Work to be completed> Can you rewrite the listing below with "groups" changed to "clusters" and nothing else altered? Leave the pictures out of your version.
+--
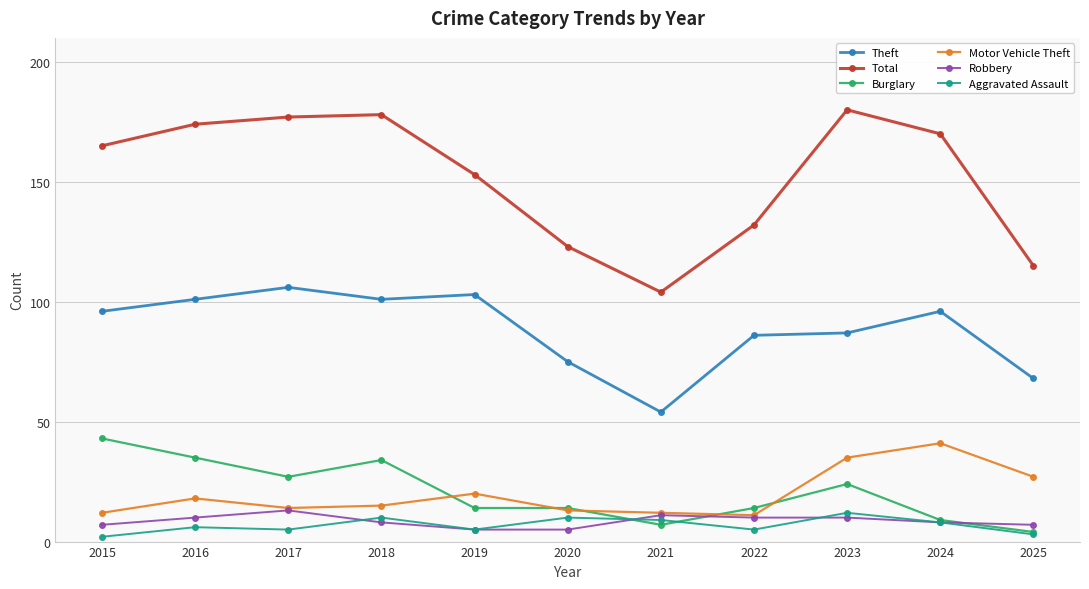

Is the value of Motor Vehicle Theft at 2020 greater than the value of Total at 2020?

No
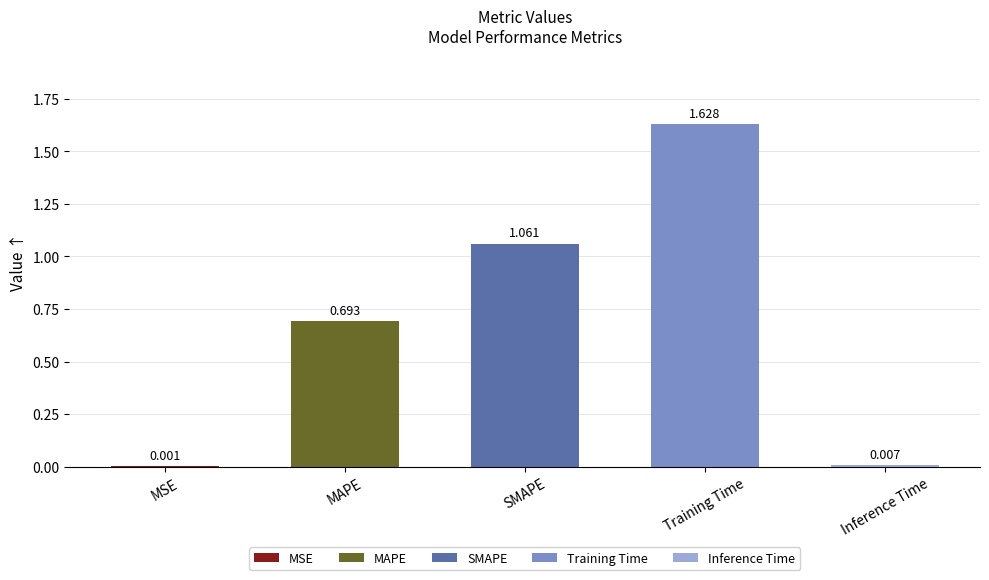

At which label is the value closest to 0?

MSE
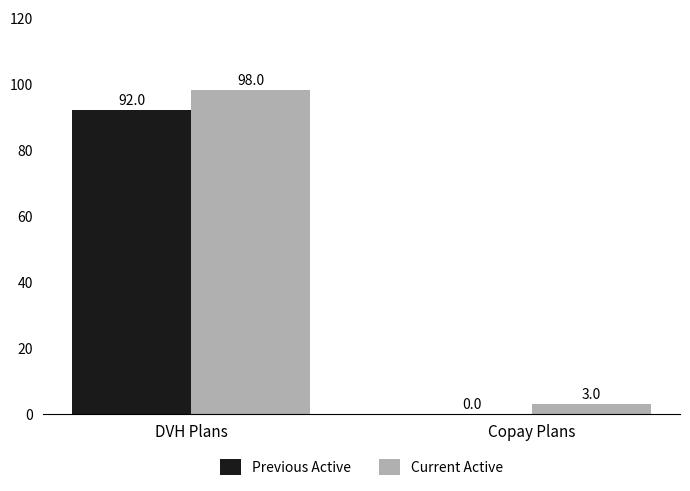

How many groups of bars are there?

2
+--
Exercise answer>
Is the value of Motor Vehicle Theft at 2020 greater than the value of Total at 2020?

No

At which label is the value closest to 0?

MSE

How many clusters of bars are there?

2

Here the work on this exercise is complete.